The federal Hyde Amendment (first passed in 1976 and reauthorized every year thereafter) bans the use of federal dollars for abortion care, except for cases of rape, incest, or life endangerment. Seventeen states, as the researchers note, bridge this gap by spending state money on terminations for low-income residents. Of the 14.1 million women enrolled in Medicaid, fewer than half, or 6.7 million, live in states that cover abortion services with state funds.

This funding gap delays abortion care for some people with limited means, who need time to raise money for the procedure, researchers note.

As Jamila Taylor and Yamani Hernandez wrote last year for Rewire, “We have heard first-person accounts of low-income women selling their belongings, going hungry for weeks as they save up their grocery money, or risking eviction by using their rent money to pay for an abortion, because of the Hyde Amendment.”

Public insurance coverage of abortion remains controversial in the United States despite “evidence that cost may create a barrier to access,” the authors observe.

“Women in the US, including those with low incomes, should have access to the highest quality of care, including the full range of reproductive health services,” Grossman said in the statement. “This research indicates there is a global consensus that abortion care should be covered like other health care.”

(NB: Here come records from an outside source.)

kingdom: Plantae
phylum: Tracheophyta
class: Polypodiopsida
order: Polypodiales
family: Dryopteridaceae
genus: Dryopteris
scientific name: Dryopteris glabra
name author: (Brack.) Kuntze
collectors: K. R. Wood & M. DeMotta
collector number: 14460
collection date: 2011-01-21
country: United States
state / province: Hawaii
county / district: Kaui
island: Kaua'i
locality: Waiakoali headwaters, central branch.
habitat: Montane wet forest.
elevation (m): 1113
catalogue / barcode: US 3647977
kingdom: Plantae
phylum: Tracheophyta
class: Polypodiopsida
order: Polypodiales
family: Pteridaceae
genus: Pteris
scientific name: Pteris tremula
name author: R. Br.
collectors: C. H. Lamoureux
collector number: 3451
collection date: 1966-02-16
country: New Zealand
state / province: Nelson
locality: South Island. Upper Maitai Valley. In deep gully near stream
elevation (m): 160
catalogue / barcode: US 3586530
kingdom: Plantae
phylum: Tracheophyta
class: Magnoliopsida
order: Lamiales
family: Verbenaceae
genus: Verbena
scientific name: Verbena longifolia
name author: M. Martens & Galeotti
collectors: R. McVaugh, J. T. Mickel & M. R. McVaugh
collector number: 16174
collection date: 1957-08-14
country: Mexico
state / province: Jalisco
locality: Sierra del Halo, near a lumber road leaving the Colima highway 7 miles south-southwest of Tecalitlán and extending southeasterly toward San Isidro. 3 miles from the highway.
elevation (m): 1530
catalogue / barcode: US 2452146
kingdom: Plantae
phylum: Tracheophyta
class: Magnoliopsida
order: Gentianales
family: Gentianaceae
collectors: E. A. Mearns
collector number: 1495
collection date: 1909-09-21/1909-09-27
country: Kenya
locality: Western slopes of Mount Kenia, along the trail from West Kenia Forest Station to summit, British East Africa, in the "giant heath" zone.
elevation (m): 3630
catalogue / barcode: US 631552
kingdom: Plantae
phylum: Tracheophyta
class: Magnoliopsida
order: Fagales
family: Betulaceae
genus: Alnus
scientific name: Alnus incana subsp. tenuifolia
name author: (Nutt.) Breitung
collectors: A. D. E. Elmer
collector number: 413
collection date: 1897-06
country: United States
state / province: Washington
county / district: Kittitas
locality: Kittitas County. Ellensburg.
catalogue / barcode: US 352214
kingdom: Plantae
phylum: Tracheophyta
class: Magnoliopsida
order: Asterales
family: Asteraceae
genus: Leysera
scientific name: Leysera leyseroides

Earlier research indicated that U.S. women attempting to self-induce abortion cited high cost as a reason.

The team of ANSIRH researchers and Ibis Reproductive Health uncovered a bit of good news, finding that some countries are loosening abortion laws and paying for the procedures.

“Uruguay, as well as Mexico City,” as co-author Kate Grindlay from Ibis Reproductive Health noted in a press release, “legalized abortion in the first trimester in the past decade, and in both cases the service is available free of charge in public hospitals or covered by national insurance.”